Tim decided the only thing he could do was besiege the man’s personal assistant in New York with messages and more and more requests. But of course, eventually, he would have to go to Africa. A trip there would be such a small thing. Especially to find out what waited beyond the whole world.

He had been nine. Though his father didn’t like to travel and he absolutely hated flying, one of Braithewaite’s companies had thrown enough money at his dad to lure him out to Thailand, of all places. Tim had begged to go with him, his imagination so easily fired by exotic locales, and since it was summer and the boy was already fairly independent, Henry Cale had caved in, while Tim’s mom had stayed at home. Thailand was lush and green and humid, and there was plenty to dazzle an impressionable nine-year-old boy.

The project his father was working on had to do with robotics—mimicry of animal movement to get machines to be more graceful. Most people would have accepted that purpose, but even then, Tim was suspicious. “But Dad, what’s it all for?”

“What do you mean, kiddo?”

“Well, does this Braithewaite guy want ’em for weapons to sell to the Pentagon or give everybody a robo-butler or what?”

His father had laughed. “I actually don’t know, son. If you got enough money, you can pay guys like me to tinker around and figure out what you want to do after.”
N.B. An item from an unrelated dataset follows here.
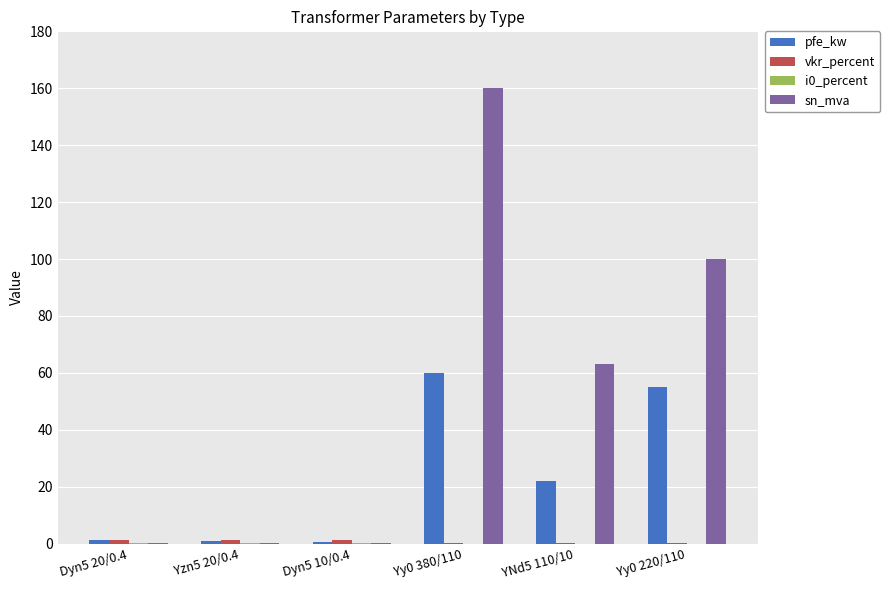

Are the bars horizontal?

No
Fair enough. A long flight to London then their connecting flight to Bangkok and then a trip by car to a remote spot in the vast green expanse of jungle and rainforest. There was the lab complex, a neat row of bungalows for senior staff like his dad, and a village about a mile up the dusty road. It wasn’t long before his father had to leave him to amuse himself. It was fun for a couple of days to watch the whrrring and screeching steel beetles and animatronic dogs scuttle around a gravel and sand courtyard for a while. But the novelty soon wore off, and Tim turned to his packed books and to exploring the village. When he had got his fill of the strange looks of the local people, he trudged and crunched his way through the magnificent vegetation.
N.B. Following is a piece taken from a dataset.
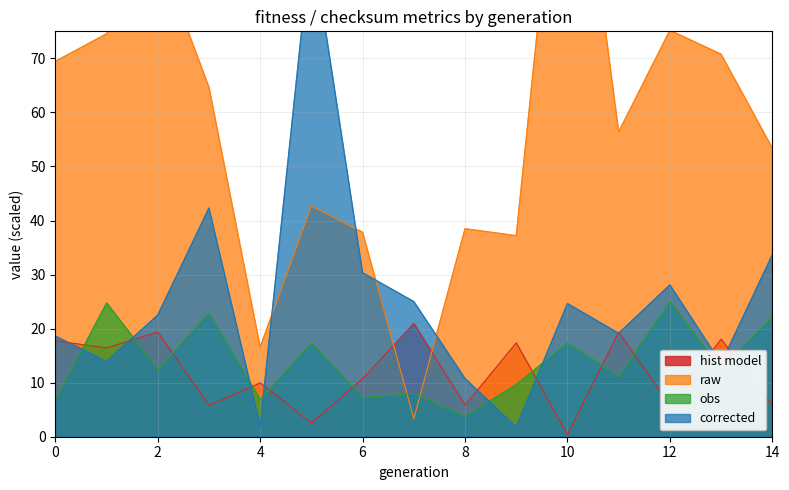

True or false: obs and hist model intersect in this chart.

True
After a while, he learned to pick his way quietly and more carefully because he realized if he did, he would take more in; fabulous insects and animals that wouldn’t start at his approach. On the fourteenth day of his trip, he gasped in surprise as he spotted a great hornbill on a low tree branch. Wow. The most stunningly vivid yellow, white and black bill, reminding him a lot of a toucan, and according to his travel guide, the bird not only ate figs and insects, but it would even hunt small squirrels and birds. It looked to be hunting a gecko right at that moment.

Then Tim heard a buzzing drone. It would have been comical if it weren’t so inconvenient and irritating. One of the robotics models from the R and D team back at the facility had somehow strayed into this jungle. This kind of thing happened when a command pathway got stuck in its programming, and the engineers and assistants had to go forage for their escapees. Now Tim was sure this fluttering metal thing, designed to look like a bird, but flying more like a drunken bumblebee, would spook both the hornbill and its prey.

“Not to worry,” whispered a voice behind him. “It sees it, but it’s not scared.”

Tim looked over his shoulder. Just behind him stood Orlando Braithewaite. Tim would remember that even then the billionaire seemed ancient, though he could only have been about fifty that year. A man in an open-necked white dress shirt and tan khaki pants, his doughy face topped with a frosting of white hair, he smiled at Tim as if they were both partners in this casual expedition, and Tim felt himself smiling back, grateful for the company.

Every so often, Tim had spotted the CEO strolling the compound and knew he was supposed to be polite to this important man. Now Braithewaite gave him the impression that he was fleeing the tedium of the engineers and scientists just as much as he was.

“You’re Henry Cale’s son, aren’t you?” The tone of his voice suggested he already knew.

“Yes, sir.” Distracted by the bird, Tim burst into a happy laugh. The hornbill seemed to be studying the lazy, droning model. Tim thought perhaps he should go back to whispering, but the hornbill didn’t seem to care anymore that he and Braithewaite were here. “Huh! Look at that! It doesn’t know what that thing is!”

“Oh, I don’t know,” said the CEO gently. “Maybe it’s getting inspired.”